Wills and succession, administration of deceased estates

Application for removal of trustees in terms of s 20(1) of the Trust Property Control Act 57 of 1988: In Vorster NO v Buthelezi and Others [2023] 4 All SA 889 (KZP), the applicant sought the removal of the first to fourth respondents as trustees of the trust. The main issue for determination was whether the trustees were entitled to pay or distribute certain amounts to, among others, the first to fourth respondents. Related to that question was whether the various payments authorised by the trustees fell within the wide discretion afforded to them in terms of the trust deed. The trust had received an amount of R 10 million from a donor and the first to fourth respondents had made various payments to themselves from the donated amount. The applicant pointed out that only the second and third respondents were beneficiaries of the trust. He contended that any payments made by the trustees had to be made bearing in mind the objectives of the trust. The respondents were shown to have paid amounts to themselves as a return on the investment of their time and effort spent in the execution of their duties as trustees. According to the applicant, those payments were to the detriment of all the other beneficiaries.
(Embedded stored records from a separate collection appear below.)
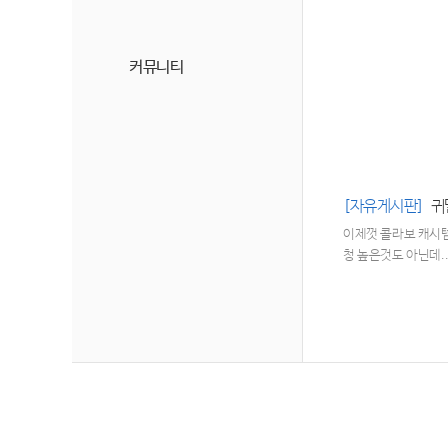
커뮤니티
[자유게시판]
귀
이제껏 콜라보 캐시템
청 높은것도 아닌데.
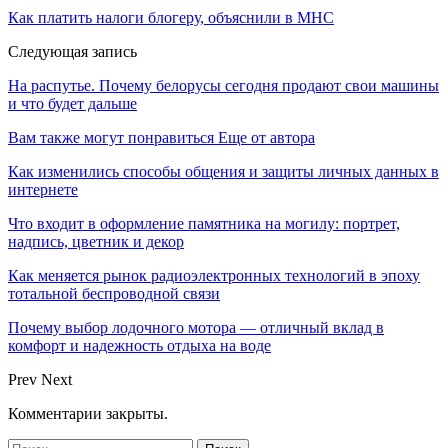
Как платить налоги блогеру, объяснили в МНС
Следующая запись
На распутье. Почему белорусы сегодня продают свои машины
и что будет дальше
Вам также могут понравиться
Еще от автора
Как изменились способы общения и защиты личных данных в
интернете
Что входит в оформление памятника на могилу: портрет,
надпись, цветник и декор
Как меняется рынок радиоэлектронных технологий в эпоху
тотальной беспроводной связи
Почему выбор лодочного мотора — отличный вклад в
комфорт и надежность отдыха на воде
Prev
Next
Комментарии закрыты.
The application for the relevant trustees’ removal was brought in terms of
s 20(1) of the Trust Property Control Act. Section 20(1) did not specify any grounds for removal, other than that the court should be satisfied that the removal would be in the interests of the trust and its beneficiaries. Section 9(1) of the Act states that a trustee shall in the performance of their duties and the exercise of their powers, act with the care, diligence and skill which can reasonably be expected of a person who manages the affairs of another. The trustees were not entitled to pay or distribute the funds in the way they had, and the impugned payments had been made contrary to the objects of the trust and were prejudicial to the trust property and the beneficiaries. It was consequently concluded that the first to fourth respondents should be removed as trustees of the trust.

Other cases

Apart from the cases and material dealt with above, the material under review also contained cases dealing with –

  • adjudicator’s ruling on reasonableness of levies;
  • appeal against dismissal of application for review of findings of arbitration appeal tribunal;
  • claim for damages arising from injury in motor vehicle accident;
  • competence of appeal to High Court against decision of National Consumer Tribunal made in absence of appellants;
  • decision by Master of High Court to appoint evidence leader in inquiry in terms of s 381(1) of the Companies Act 61 of 1973;
  • decision by school governing body to embark on process intended to change name of school;
  • interruptions in supply of energy to customer;
  • investigation in terms of s 16(2) of the Trust Property Control Act 57 of 1988;
  • legality review by municipality seeking to challenge Minister’s decision on reasonableness of its water tariffs;
  • private prosecution against lead prosecutor for the National Prosecuting Authority and journalist reporting on litigation; and
  • termination of contract between intermediary and insurer.

Merilyn Rowena Kader LLB (Unisa) is a Legal Editor at LexisNexis in Durban.